Buttery puff-pastry, tangy cranberries and oozy, gooey melted brie - what more do you want?! It's an age-old combination that works again and again. This tart could not be easier or quicker to prepare, with ready-made puff-pastry and store-bought cranberry sauce cutting a few corners for you. What's more, it can be prepared almost completely in advance making it perfect for entertaining!

Brilliant Brie and Cranberry Tart
Serves 8

320g sheet of ready-rolled puff pastry
1 medium egg, lightly beaten
150g cranberry sauce
1 tbsp balsamic vinegar
300g brie, thickly sliced
Small bunch of fresh thyme, leaves picked
2 tbsp shelled pistachios, roughly chopped
Honey to drizzle

Preheat the oven to 190C and line a large baking tray with baking parchment. 

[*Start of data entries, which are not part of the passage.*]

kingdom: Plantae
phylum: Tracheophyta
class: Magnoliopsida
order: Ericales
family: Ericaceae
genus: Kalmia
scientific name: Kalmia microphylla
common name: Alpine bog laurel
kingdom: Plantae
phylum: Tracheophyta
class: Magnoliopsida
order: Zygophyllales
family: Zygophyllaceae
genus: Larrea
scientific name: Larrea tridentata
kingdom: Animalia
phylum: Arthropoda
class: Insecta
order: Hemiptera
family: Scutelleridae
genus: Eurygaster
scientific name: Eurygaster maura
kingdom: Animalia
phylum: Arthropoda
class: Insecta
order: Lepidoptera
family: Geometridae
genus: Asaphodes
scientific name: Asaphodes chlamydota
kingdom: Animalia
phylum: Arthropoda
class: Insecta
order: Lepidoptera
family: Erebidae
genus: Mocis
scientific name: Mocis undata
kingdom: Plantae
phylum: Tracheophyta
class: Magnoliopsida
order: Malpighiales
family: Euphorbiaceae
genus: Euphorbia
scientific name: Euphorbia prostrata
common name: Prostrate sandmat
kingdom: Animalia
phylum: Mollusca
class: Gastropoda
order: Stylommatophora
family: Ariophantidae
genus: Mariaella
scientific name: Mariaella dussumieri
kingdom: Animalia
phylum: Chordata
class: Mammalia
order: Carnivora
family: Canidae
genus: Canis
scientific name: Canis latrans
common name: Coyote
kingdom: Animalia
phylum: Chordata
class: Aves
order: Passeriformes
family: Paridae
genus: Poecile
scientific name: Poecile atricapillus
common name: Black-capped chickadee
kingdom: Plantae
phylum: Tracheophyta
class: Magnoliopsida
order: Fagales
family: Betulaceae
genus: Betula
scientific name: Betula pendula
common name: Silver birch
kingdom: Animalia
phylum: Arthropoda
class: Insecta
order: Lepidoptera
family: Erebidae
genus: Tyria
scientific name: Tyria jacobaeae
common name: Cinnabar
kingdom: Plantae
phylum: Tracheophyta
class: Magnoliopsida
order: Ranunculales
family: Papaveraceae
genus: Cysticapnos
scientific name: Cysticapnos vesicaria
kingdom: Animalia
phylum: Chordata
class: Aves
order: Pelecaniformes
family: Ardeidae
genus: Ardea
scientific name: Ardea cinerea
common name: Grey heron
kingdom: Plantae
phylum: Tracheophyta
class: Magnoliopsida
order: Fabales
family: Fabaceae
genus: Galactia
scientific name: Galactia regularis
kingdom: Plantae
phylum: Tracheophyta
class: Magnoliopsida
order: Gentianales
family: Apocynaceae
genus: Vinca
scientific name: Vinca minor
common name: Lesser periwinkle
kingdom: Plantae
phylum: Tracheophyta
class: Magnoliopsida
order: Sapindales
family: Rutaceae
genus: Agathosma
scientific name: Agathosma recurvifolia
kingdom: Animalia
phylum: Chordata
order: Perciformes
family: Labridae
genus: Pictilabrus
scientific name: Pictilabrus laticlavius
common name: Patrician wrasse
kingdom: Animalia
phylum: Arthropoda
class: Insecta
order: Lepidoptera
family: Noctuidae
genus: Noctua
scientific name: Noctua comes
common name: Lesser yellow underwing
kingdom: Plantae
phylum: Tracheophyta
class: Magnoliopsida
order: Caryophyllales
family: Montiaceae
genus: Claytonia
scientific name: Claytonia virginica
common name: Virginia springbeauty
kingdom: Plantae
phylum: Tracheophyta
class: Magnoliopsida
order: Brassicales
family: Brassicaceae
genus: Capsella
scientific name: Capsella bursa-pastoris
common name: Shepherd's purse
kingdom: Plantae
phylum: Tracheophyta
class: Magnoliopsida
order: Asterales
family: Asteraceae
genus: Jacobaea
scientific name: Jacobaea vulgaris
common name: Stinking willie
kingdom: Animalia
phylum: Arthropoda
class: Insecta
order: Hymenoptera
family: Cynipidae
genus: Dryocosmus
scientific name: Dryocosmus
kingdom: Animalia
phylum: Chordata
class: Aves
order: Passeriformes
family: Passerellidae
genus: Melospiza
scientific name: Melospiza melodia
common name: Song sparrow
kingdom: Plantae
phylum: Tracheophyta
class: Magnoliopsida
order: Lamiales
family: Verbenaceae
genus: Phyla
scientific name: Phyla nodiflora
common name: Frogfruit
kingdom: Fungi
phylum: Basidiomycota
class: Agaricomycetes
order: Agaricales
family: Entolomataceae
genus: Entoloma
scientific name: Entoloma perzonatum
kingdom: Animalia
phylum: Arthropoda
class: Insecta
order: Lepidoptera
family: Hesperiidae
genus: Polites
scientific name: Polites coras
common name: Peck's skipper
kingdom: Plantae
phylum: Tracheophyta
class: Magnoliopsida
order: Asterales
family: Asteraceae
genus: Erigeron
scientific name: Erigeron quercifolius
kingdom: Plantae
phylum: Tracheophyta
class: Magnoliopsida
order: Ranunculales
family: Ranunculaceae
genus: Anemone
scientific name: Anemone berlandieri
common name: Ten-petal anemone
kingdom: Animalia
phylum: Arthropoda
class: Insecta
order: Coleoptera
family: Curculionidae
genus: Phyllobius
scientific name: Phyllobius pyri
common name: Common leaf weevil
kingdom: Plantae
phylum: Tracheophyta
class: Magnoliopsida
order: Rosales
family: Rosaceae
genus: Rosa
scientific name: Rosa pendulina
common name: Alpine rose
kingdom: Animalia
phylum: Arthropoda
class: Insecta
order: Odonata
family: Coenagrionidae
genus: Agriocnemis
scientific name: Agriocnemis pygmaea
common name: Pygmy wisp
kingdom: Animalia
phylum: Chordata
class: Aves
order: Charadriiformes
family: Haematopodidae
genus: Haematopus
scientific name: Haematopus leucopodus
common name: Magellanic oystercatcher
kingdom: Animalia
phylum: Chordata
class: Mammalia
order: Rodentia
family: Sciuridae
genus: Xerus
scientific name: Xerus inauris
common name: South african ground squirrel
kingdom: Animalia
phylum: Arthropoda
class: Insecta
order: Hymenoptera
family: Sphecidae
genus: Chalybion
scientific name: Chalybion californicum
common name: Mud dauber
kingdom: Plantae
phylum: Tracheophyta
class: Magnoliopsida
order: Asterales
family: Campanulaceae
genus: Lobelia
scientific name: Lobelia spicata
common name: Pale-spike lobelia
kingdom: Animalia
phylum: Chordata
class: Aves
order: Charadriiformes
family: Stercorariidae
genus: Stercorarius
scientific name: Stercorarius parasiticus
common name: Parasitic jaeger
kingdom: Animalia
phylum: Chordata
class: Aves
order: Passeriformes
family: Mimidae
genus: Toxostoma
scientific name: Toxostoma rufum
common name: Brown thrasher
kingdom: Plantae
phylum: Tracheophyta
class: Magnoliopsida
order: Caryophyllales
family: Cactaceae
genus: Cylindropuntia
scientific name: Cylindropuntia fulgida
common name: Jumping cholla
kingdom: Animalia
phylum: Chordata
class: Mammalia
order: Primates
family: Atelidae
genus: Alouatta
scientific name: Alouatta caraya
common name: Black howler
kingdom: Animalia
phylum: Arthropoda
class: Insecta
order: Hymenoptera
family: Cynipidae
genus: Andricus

Unroll the pastry and lift onto the tray. Use a knife to score a 1.5cm border around the edge of the pastry (do not cut all the way through though!). Brush the border with beaten egg. Cook in the oven for 15 minutes.

Carefully remove the tray from the oven and, with the back of a spoon, gently press down the pastry inside the border. In a small bowl, mix the cranberry sauce with the balsamic vinegar. Spread on the pastry inside the border and lay the brie slices on top, evenly spaced out. Scatter over the thyme and some freshly ground black pepper.

Cook the tart for a further 10 minutes in the oven until the brie is melted and lightly golden brown. Transfer to a board, scatter over the pistachios and drizzle with honey. Serve warm.

TIP: This dish can easily be made in advance. Prepare to the end of step three, loosely cover with foil and keep in the fridge for up to two days. To serve, preheat the oven to 190C, uncover the tart and complete step four.